**RECORD EXTRACTS**
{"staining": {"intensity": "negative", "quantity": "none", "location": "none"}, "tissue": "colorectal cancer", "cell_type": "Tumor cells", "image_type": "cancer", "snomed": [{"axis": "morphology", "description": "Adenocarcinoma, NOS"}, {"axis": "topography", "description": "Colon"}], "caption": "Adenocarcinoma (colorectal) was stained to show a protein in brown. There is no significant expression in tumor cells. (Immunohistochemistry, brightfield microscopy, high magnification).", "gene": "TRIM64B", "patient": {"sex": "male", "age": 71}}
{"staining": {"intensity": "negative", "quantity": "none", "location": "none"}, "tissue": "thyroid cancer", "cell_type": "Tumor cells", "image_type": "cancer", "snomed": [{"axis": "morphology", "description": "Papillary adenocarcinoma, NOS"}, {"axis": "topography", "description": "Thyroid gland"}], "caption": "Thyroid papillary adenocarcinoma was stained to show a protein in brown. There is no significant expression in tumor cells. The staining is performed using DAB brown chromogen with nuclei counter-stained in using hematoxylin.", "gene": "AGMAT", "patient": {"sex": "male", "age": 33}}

...

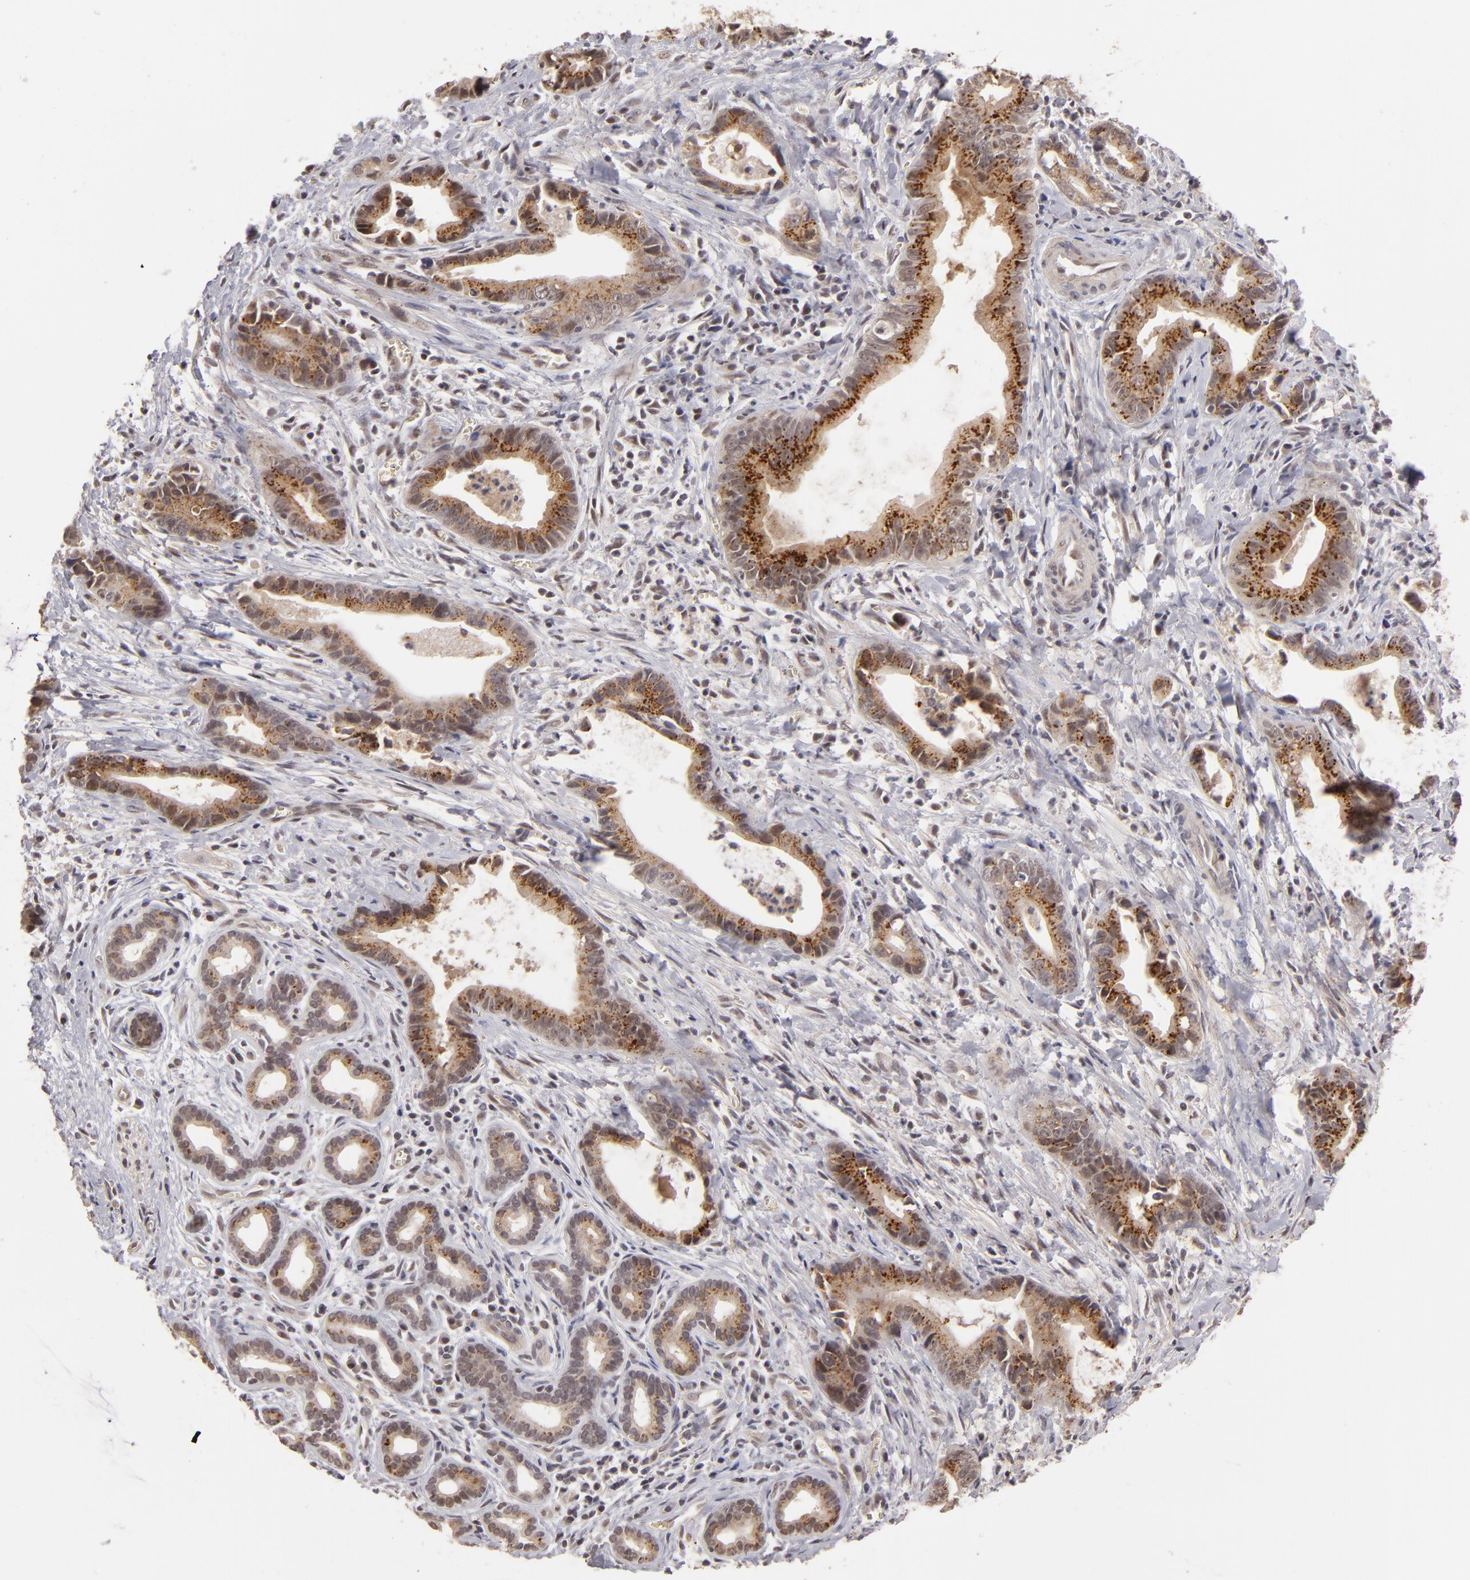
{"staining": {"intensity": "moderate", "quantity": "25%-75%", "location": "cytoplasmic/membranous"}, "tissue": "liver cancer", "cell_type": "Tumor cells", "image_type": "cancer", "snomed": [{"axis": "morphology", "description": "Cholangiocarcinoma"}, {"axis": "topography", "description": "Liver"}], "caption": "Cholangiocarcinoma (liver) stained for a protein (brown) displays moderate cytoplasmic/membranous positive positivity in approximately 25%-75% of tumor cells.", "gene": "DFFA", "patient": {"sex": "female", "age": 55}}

**WHAT YOU HAVE TO DO**
Only lines that include "There" belong in the answer; copy all of them from the listing.

**TASK RESULT**
{"staining": {"intensity": "negative", "quantity": "none", "location": "none"}, "tissue": "colorectal cancer", "cell_type": "Tumor cells", "image_type": "cancer", "snomed": [{"axis": "morphology", "description": "Adenocarcinoma, NOS"}, {"axis": "topography", "description": "Colon"}], "caption": "Adenocarcinoma (colorectal) was stained to show a protein in brown. There is no significant expression in tumor cells. (Immunohistochemistry, brightfield microscopy, high magnification).", "gene": "TRIM64B", "patient": {"sex": "male", "age": 71}}
{"staining": {"intensity": "negative", "quantity": "none", "location": "none"}, "tissue": "thyroid cancer", "cell_type": "Tumor cells", "image_type": "cancer", "snomed": [{"axis": "morphology", "description": "Papillary adenocarcinoma, NOS"}, {"axis": "topography", "description": "Thyroid gland"}], "caption": "Thyroid papillary adenocarcinoma was stained to show a protein in brown. There is no significant expression in tumor cells. The staining is performed using DAB brown chromogen with nuclei counter-stained in using hematoxylin.", "gene": "AGMAT", "patient": {"sex": "male", "age": 33}}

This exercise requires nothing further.